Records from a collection
..........

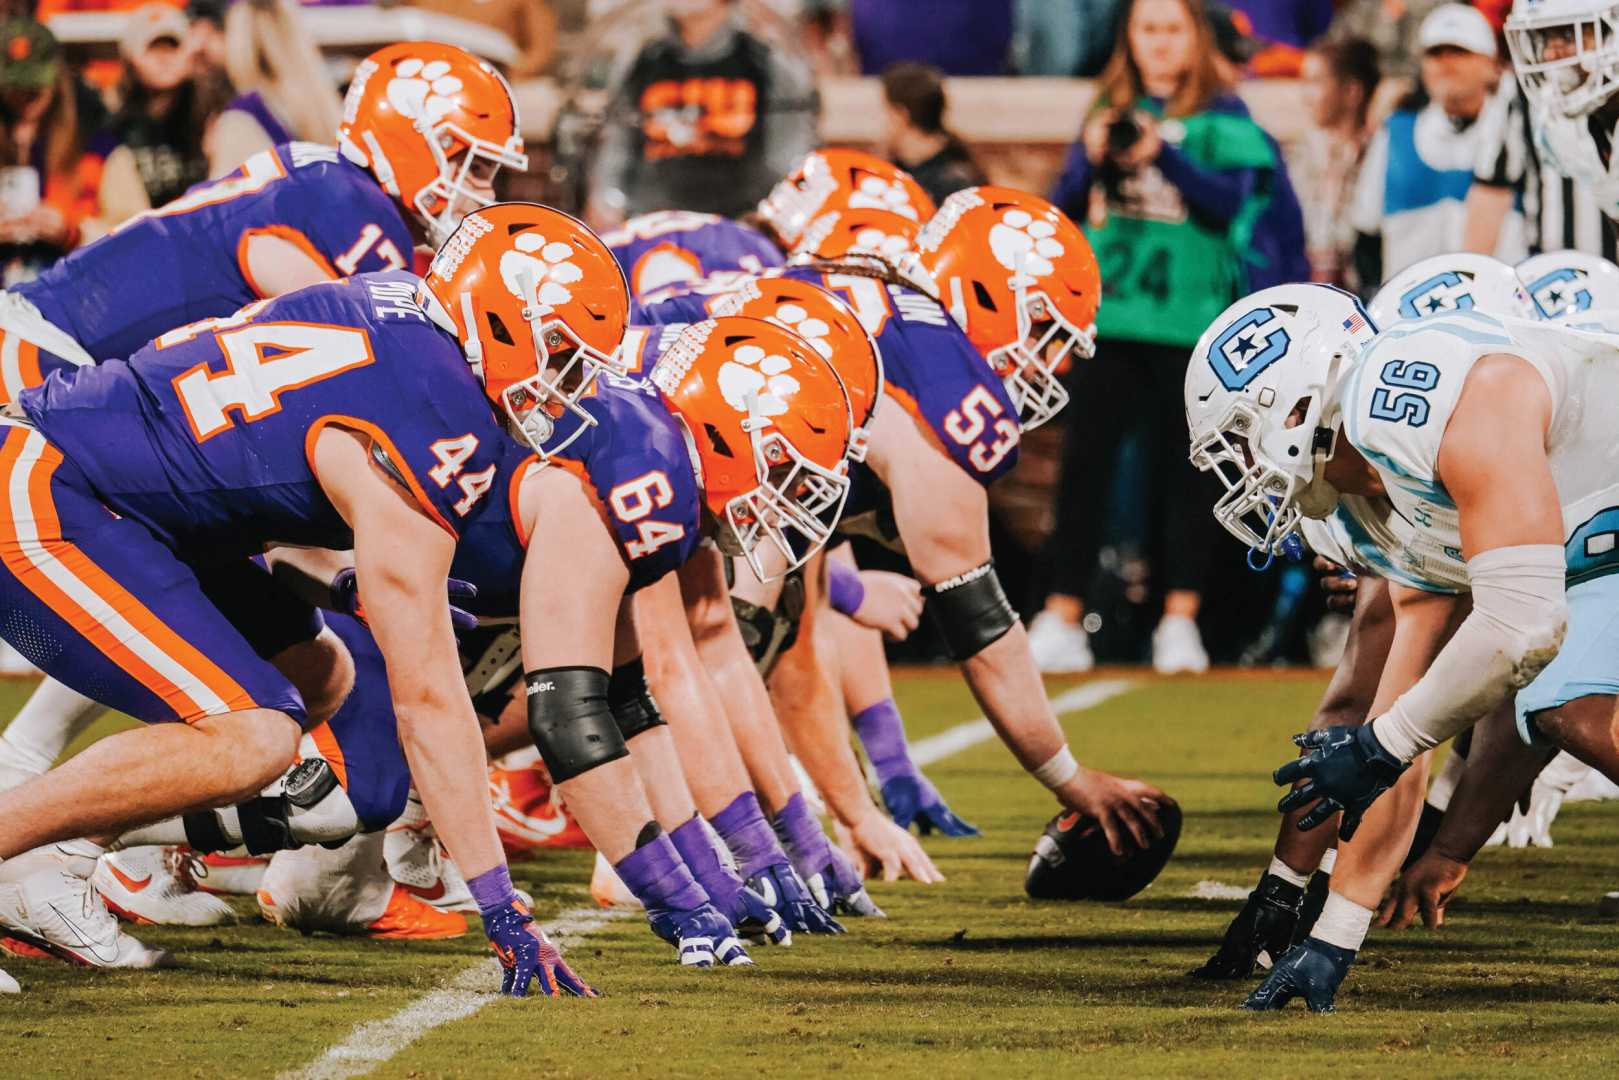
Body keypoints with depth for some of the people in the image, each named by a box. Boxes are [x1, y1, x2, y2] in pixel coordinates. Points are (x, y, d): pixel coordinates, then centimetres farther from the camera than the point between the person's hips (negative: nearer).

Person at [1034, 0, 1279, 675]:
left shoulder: (1220, 120, 3)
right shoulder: (1109, 115, 12)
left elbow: (1230, 202, -11)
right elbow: (1063, 209, 8)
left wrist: (1163, 156, -23)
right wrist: (1093, 159, -11)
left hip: (1191, 320, -3)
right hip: (1109, 314, 3)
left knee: (1186, 466, 1)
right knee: (1084, 461, -2)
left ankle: (1180, 619, 5)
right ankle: (1061, 619, -1)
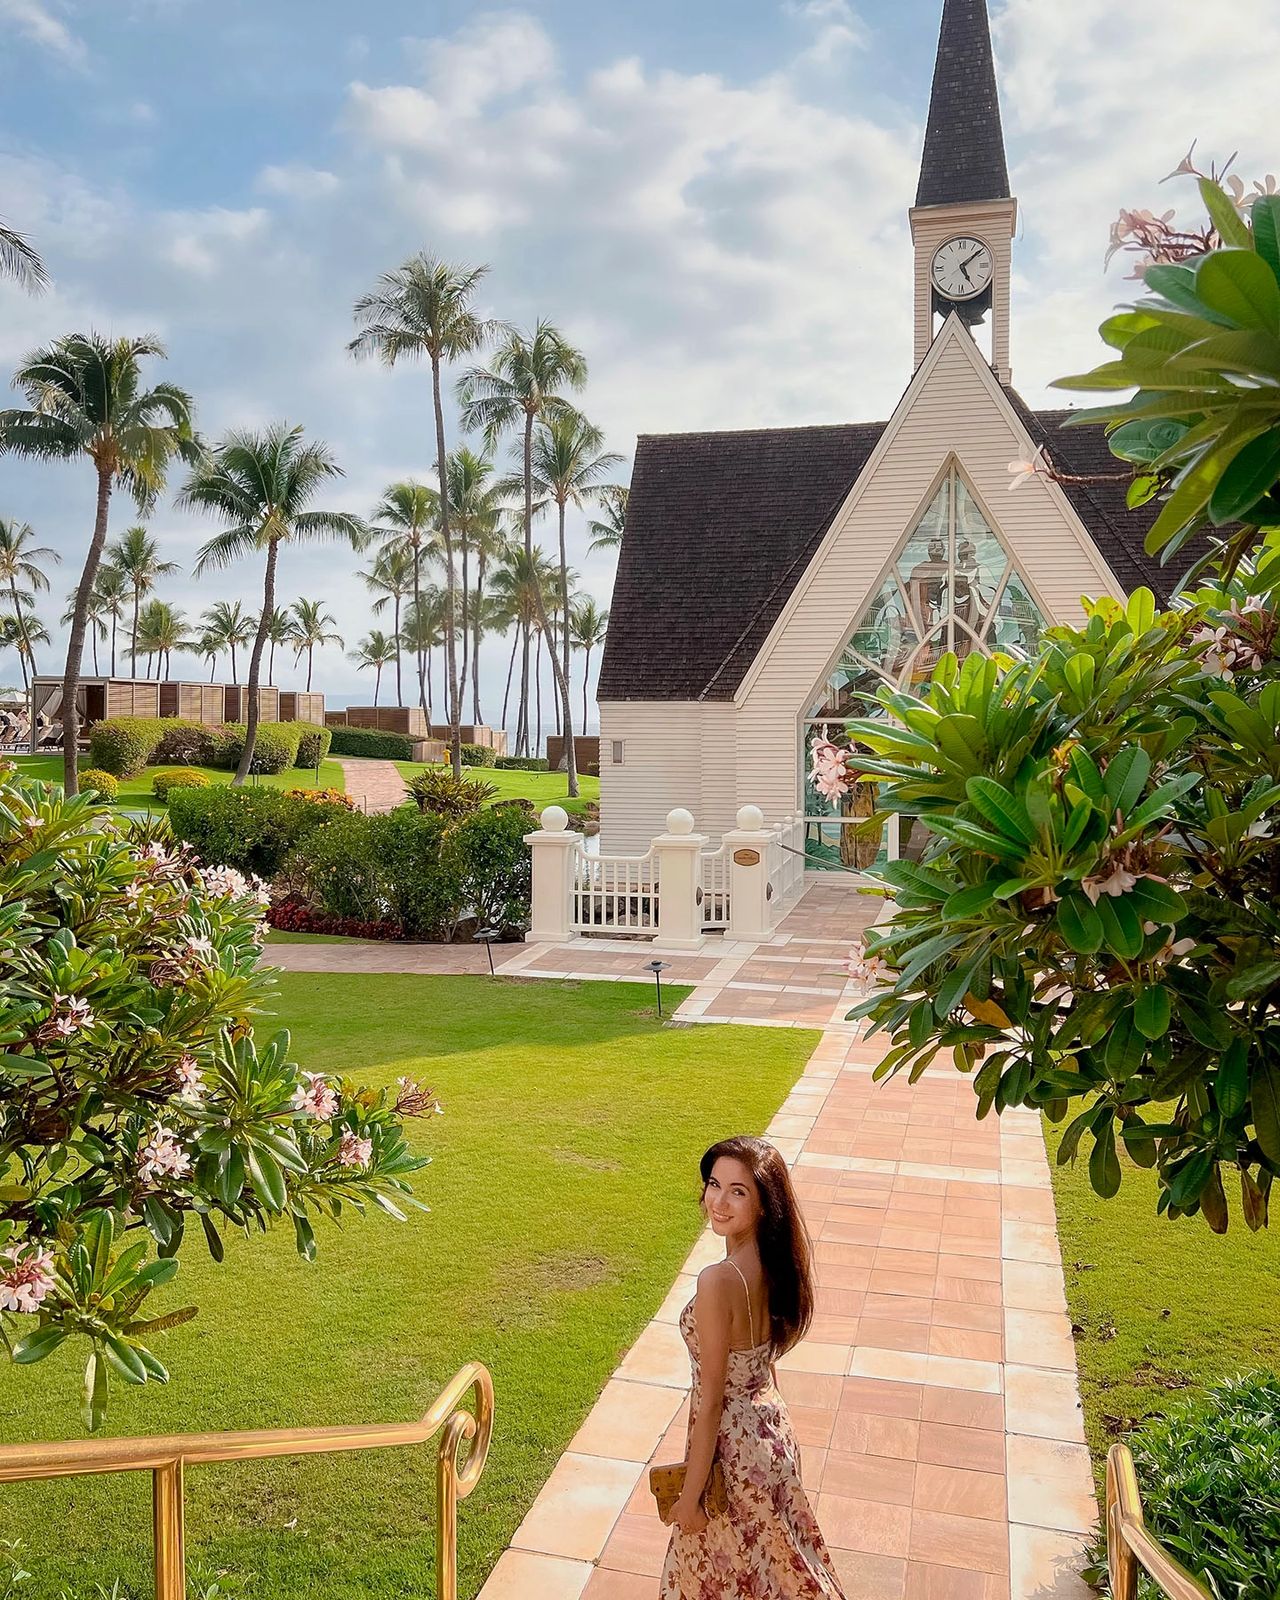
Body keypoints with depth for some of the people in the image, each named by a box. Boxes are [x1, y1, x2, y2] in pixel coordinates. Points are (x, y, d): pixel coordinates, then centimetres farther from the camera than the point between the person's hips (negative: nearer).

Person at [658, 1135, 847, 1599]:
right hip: (772, 1428, 6)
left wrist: (689, 1496, -13)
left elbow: (711, 1400, -24)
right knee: (773, 1559, 28)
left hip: (732, 1448, -6)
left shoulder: (718, 1282, -33)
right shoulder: (776, 1263, -10)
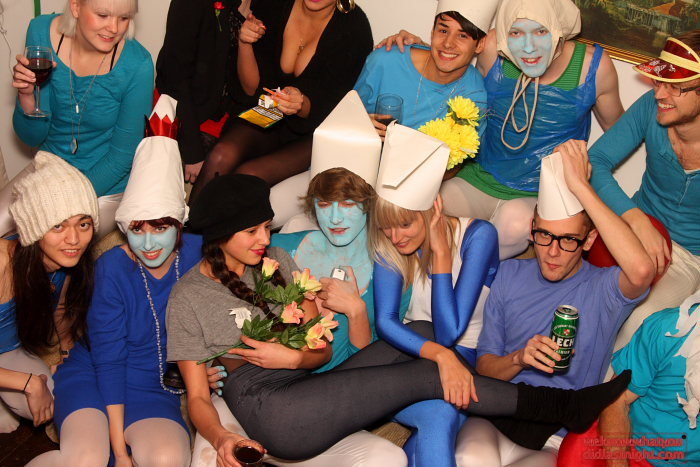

..........

● EXERCISE GOAL
Take the records from their first line through the line containing "left shoulder: (1220, 120, 3)" and please return exactly those lines, both ends included, minus the pictures.

● EXERCISE SOLUTION
Body keypoints with depth for some of the people in the image, each named by a box. Boxes are [x1, y1, x2, y2] in pixel coordinates. Points are (x, y, d): pixel coordinates, then centimetres farther from the camera than the point between the person's hips (negative: nearer).

Person at [1034, 0, 1279, 675]:
left shoulder: (1220, 120, 3)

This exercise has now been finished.